Friday, July 31, 2009

Chapter 7: The Big & Bad Persona of Some Police Officers

Several years ago, former Atlanta Mayor, Andrew Young, reportedly said that police officers should work for ten years and then get a real job. This comment sent shock waves throughout the Atlanta Police Department for years. Many officers felt that the comment demeaned a profession that they loved. Imagine the CEO of a company that you work for tells you that your job is insignificant? However, over the years I have come to agree with this statement. It is no so much that policing is an insignificant profession, but it can be debilitating if you spend your most productive years doing it. Policing exacerbates what you are.

If you are spiritual, it often heightens your spirituality. Conversely, if you have criminal or abusive tendencies, these too will be elevated. Policing mirrors or reflects who you are unlike any other profession. The myriad of issues that an officer faces alters his perspective about reality. Unlike many jobs, you are a police officer around the clock. Your training and viewpoint of the world becomes such a part of you that you don't know that your perspective is skewed. The experiences that officers have through the interaction with the public brings about a change in their philosophy of life. You may begin to distrust the opposite sex, because frequent domestic disputes seem to deal with infidelity.

Consequently, you think that if all these women are cheating on their men, why would not my spouse cheat on me? It is only when an officer steps back and takes himself out of the picture of others that he can see the big picture. The reason that policing exacerbates what an officer may be is because he generally does not look at his own shortcomings and fallacies. He plays the role of God so much that he does not stop to view his own personal challenges. Some officers are intuitive enough to transfer to other assignments that allow them to be more reflective of who they are. The majority tends to remain in the clutches of their own demons, some ending up abusing alcohol, drugs, or their wives. When all is lost they end their own life all together.

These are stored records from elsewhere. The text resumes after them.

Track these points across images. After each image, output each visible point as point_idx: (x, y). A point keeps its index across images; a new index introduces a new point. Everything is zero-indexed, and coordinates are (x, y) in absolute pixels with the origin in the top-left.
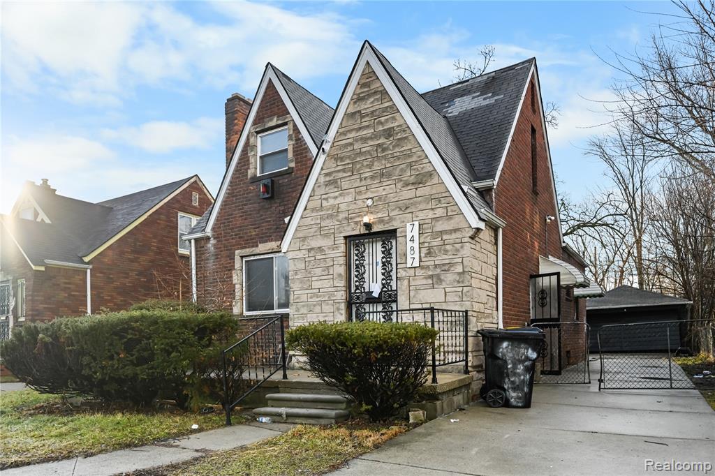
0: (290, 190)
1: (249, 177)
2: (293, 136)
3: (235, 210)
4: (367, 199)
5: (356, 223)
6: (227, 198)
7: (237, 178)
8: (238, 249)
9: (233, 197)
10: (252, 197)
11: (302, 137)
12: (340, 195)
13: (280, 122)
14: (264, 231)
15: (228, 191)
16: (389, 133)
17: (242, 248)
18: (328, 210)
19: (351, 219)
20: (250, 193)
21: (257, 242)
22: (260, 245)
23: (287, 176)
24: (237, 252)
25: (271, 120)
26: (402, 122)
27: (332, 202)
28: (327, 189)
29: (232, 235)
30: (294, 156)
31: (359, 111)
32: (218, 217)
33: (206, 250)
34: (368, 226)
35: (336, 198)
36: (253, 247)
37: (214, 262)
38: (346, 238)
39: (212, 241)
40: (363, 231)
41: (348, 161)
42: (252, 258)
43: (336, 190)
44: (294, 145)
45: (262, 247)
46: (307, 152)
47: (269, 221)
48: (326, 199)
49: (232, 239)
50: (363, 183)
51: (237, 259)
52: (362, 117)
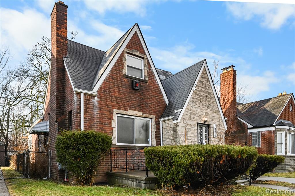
0: (146, 90)
1: (123, 73)
2: (148, 66)
3: (114, 87)
4: (204, 112)
5: (201, 119)
6: (109, 78)
7: (116, 70)
8: (116, 109)
9: (112, 79)
10: (125, 84)
11: (152, 69)
12: (197, 107)
13: (141, 56)
14: (132, 104)
15: (109, 74)
16: (209, 93)
17: (118, 109)
18: (193, 111)
19: (200, 117)
20: (124, 82)
21: (127, 109)
22: (129, 111)
23: (144, 83)
24: (114, 110)
25: (137, 52)
26: (212, 92)
27: (194, 109)
28: (193, 103)
29: (112, 100)
30: (148, 75)
31: (202, 81)
32: (101, 86)
33: (91, 103)
34: (205, 122)
35: (195, 108)
36: (125, 110)
37: (98, 112)
38: (198, 123)
39: (96, 99)
40: (203, 123)
41: (199, 97)
42: (122, 116)
43: (195, 105)
44: (148, 70)
45: (130, 112)
46: (154, 77)
47: (135, 101)
48: (193, 107)
49: (112, 102)
50: (203, 106)
51: (115, 113)
52: (203, 84)
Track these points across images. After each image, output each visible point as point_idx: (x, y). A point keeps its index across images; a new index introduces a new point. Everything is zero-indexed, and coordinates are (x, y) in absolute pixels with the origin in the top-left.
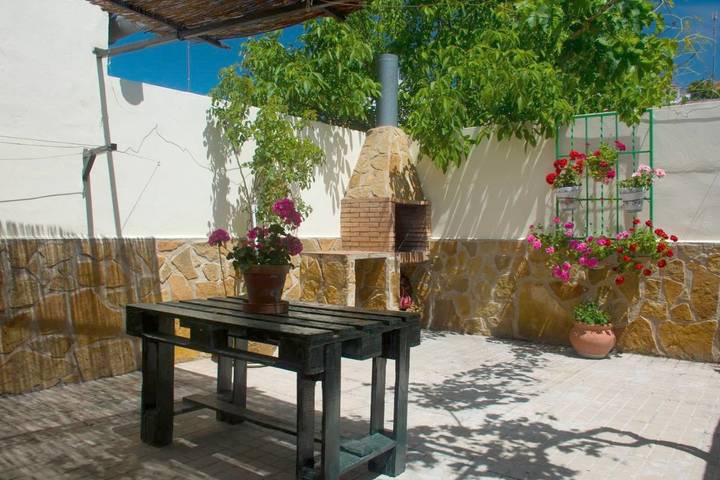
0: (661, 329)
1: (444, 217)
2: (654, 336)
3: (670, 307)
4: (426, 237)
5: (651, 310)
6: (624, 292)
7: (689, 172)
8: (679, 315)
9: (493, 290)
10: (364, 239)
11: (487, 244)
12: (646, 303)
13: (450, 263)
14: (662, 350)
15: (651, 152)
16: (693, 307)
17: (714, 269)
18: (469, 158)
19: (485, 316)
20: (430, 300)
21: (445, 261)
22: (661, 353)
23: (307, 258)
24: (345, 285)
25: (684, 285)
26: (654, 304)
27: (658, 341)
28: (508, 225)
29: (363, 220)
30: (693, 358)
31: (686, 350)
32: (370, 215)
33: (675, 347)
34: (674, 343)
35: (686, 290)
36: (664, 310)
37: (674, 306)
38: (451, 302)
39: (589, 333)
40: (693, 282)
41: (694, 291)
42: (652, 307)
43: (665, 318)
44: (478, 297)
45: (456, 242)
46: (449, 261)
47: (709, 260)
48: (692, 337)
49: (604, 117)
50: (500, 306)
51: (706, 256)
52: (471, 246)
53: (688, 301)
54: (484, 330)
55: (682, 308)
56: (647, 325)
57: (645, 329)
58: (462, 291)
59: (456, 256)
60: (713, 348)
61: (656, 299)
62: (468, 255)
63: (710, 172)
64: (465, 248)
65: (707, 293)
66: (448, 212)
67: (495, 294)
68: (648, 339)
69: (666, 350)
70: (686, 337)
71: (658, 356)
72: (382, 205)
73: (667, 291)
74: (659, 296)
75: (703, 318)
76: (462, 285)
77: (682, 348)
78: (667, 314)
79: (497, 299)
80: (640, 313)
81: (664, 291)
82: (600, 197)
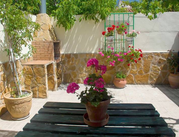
0: (136, 77)
1: (65, 46)
2: (133, 79)
3: (138, 70)
4: (60, 53)
5: (133, 72)
6: (125, 67)
7: (143, 32)
8: (140, 73)
9: (84, 69)
10: (42, 56)
11: (81, 54)
12: (131, 70)
13: (69, 62)
14: (136, 82)
15: (133, 26)
16: (144, 70)
17: (149, 59)
18: (74, 25)
19: (82, 78)
20: (62, 74)
21: (67, 61)
22: (135, 83)
23: (26, 66)
24: (44, 76)
25: (142, 64)
26: (133, 70)
27: (135, 80)
28: (88, 48)
29: (42, 49)
30: (144, 84)
31: (142, 82)
32: (44, 47)
33: (139, 81)
34: (139, 80)
35: (142, 66)
36: (136, 71)
37: (139, 70)
38: (70, 74)
39: (121, 81)
40: (144, 63)
41: (144, 66)
42: (133, 71)
43: (136, 74)
44: (79, 72)
45: (70, 54)
46: (68, 61)
47: (148, 57)
48: (143, 78)
49: (120, 14)
50: (87, 74)
51: (147, 56)
52: (76, 55)
53: (142, 69)
54: (82, 82)
55: (141, 71)
56: (132, 76)
57: (131, 77)
58: (74, 70)
59: (71, 59)
60: (149, 80)
61: (134, 69)
62: (75, 58)
63: (148, 32)
64: (74, 56)
65: (147, 66)
66: (67, 44)
67: (85, 70)
68: (132, 80)
69: (137, 82)
70: (142, 78)
71: (135, 84)
72: (49, 43)
73: (137, 66)
74: (135, 68)
75: (146, 73)
76: (73, 68)
77: (141, 82)
78: (137, 73)
79: (86, 72)
80: (130, 73)
81: (136, 66)
82: (118, 39)
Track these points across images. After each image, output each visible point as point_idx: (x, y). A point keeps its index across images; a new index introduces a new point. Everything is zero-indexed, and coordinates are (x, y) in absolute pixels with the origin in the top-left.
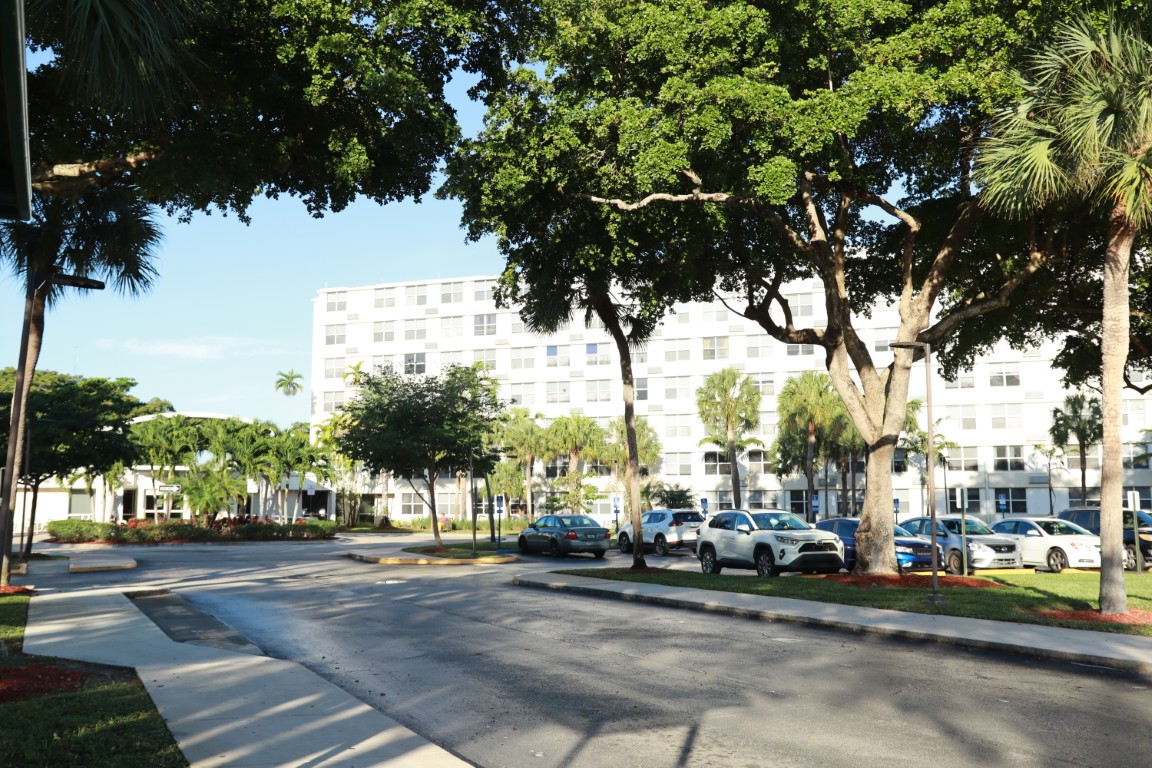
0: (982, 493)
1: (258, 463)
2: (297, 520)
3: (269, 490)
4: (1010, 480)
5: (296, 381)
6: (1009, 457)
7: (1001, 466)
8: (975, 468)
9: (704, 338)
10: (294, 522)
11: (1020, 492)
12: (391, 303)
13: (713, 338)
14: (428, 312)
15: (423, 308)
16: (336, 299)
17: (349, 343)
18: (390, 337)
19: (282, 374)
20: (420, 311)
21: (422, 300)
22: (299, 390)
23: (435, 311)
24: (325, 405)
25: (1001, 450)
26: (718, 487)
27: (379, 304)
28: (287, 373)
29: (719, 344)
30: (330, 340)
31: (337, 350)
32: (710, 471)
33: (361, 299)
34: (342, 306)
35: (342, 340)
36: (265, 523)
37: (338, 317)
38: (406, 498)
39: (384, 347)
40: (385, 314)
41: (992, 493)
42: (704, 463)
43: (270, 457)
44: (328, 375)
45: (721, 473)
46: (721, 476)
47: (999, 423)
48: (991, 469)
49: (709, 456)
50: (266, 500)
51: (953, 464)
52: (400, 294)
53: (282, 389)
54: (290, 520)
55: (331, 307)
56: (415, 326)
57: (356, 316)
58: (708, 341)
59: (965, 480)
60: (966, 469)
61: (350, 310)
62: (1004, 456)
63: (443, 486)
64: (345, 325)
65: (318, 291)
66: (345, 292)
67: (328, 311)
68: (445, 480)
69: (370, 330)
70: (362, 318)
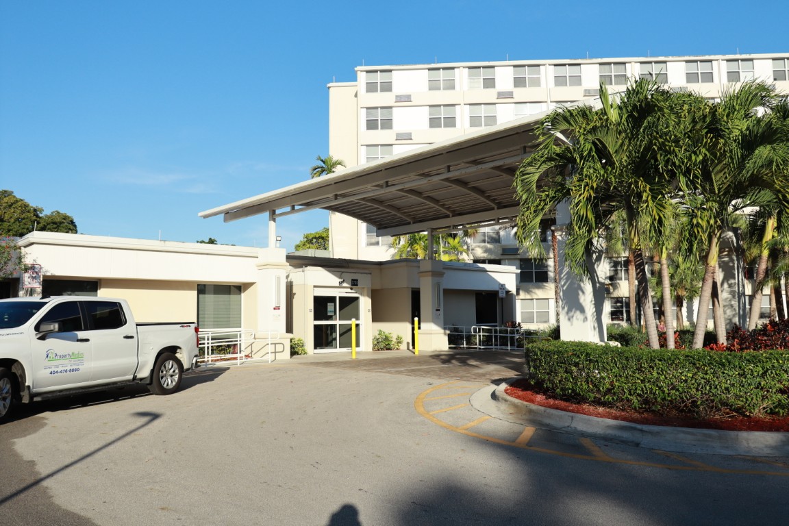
12: (450, 85)
14: (501, 95)
15: (492, 91)
16: (379, 78)
17: (399, 127)
18: (451, 122)
20: (490, 95)
21: (489, 83)
23: (510, 95)
27: (434, 86)
31: (381, 136)
34: (387, 87)
35: (387, 124)
37: (382, 99)
40: (442, 97)
52: (461, 75)
55: (371, 88)
56: (483, 112)
57: (408, 98)
61: (398, 89)
63: (528, 291)
64: (391, 107)
65: (356, 69)
66: (390, 71)
67: (367, 91)
68: (530, 285)
69: (425, 114)
70: (415, 101)
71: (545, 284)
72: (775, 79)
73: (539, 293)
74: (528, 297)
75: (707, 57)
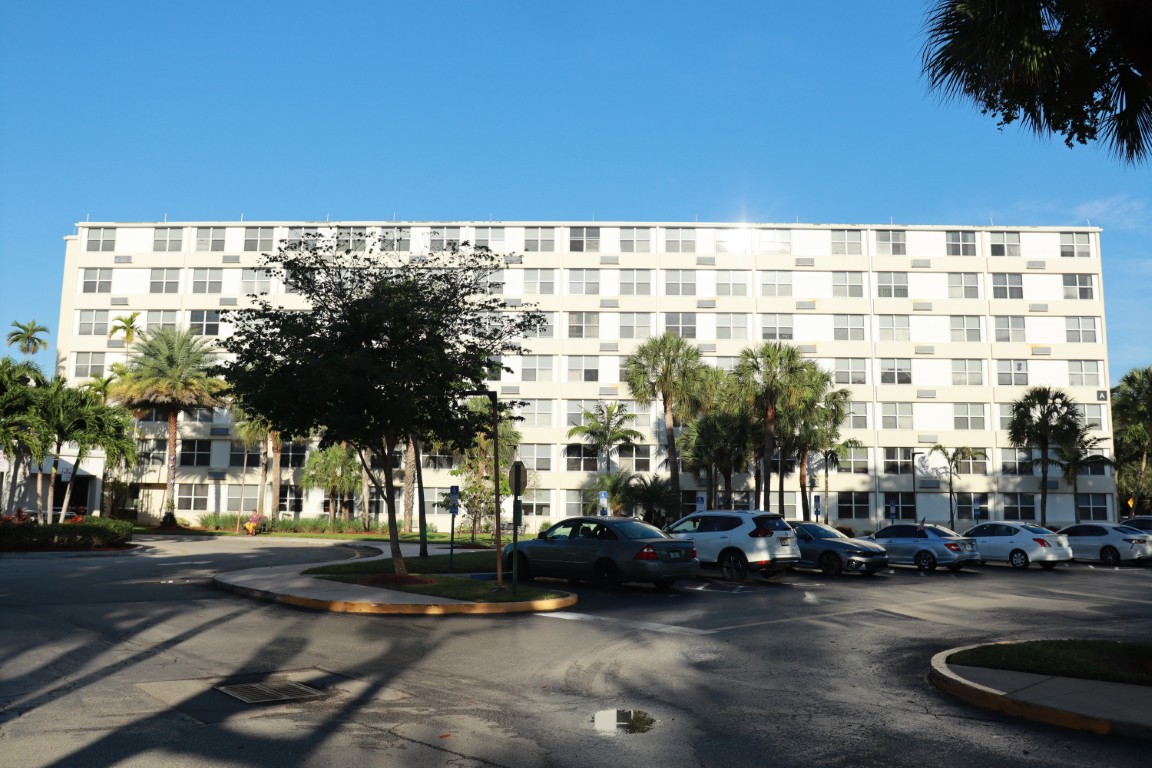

The majority of officers learn to cope in their own way without becoming self-destructive. Why would people put themselves through this torture? As I outlined in a previous book, "A Badge Without Blemish: Avoiding Police Corruption"(Morris Publishing, 1997), policing is a profession that you earn. Unlike the corporate hiring process that may take a month or less, it takes an investment of nearly two years to become a police officer. The process entails 2-3 months of the initial application and background check (including an assessment by a police psychologist), 2-3 months of waiting to enter the police academy as a recruit, 6 months of training within the academy, and 6 months on probation before becoming a permanent officer. The reason officers do not leave the department is because he/she has expended nearly two years of their life entering the profession. It is challenging to leave with that amount of time and energy invested. Couple that with personal challenges and fears of being unemployed (which most people have) and what you have is a person who will leave kicking and screaming if you tried to get rid of them.

But another reason officers stay on the job is because they feel this is the only place they can be someone. One day you can be bagging groceries at the local supermarket, two years later you are carrying a badge with a gun and experiencing more power than the president of the United States. The U.S. President does not have the power to take the life and liberty of a citizen like a police officer. Officers feel the power and the double standards that apply to them. They eat free or discounted fast food, attract women who like power and uniforms, and enjoy a small-scale celebrity status. As long as they do their job and do not make any mistakes that will look unfavorable on the department, no one will question what they are doing. Every new movie and television series is about the police profession and police officers do for "real" what actors do for "fake". This is why some officers carry a "big and bad" attitude.

The legendary artist, Andy Warhol once noted that everyone experiences at least fifteen minutes of fame. In a cosmetic and media generated society, the limelight can be an intoxicating vice. Officers who have not developed themselves throughout life experience the same things as civilians who have not cultivated themselves. How many times have you heard an actor or musician who have spent their lives trying to get their "big break"? Once they begin paying the price of fame; i.e., groupies, lack of privacy, paparazzi, etc., then all of a sudden, the price of fame is too high of a price to pay. Of course this does not apply to the majority of celebrities, but we hear it too much for it to go unnoticed.

The same power and acclaim that intoxicates celebrities and sometimes cause downfalls is the same intoxication that plagues some police officers. Ultimately, it's an issue that the individual officer has to wrestle with. Society is not responsible for an obnoxious police officer. What this officer manifest is an extension of who he is at that time. He has the responsibility like all humans to check his behavior before someone else checks it. We all have to answer to someone. If we think we have escaped man's laws, we still have to contend with the universal laws. Just as criminals are finally caught for their dastardly deeds, so are police officers nabbed for theirs.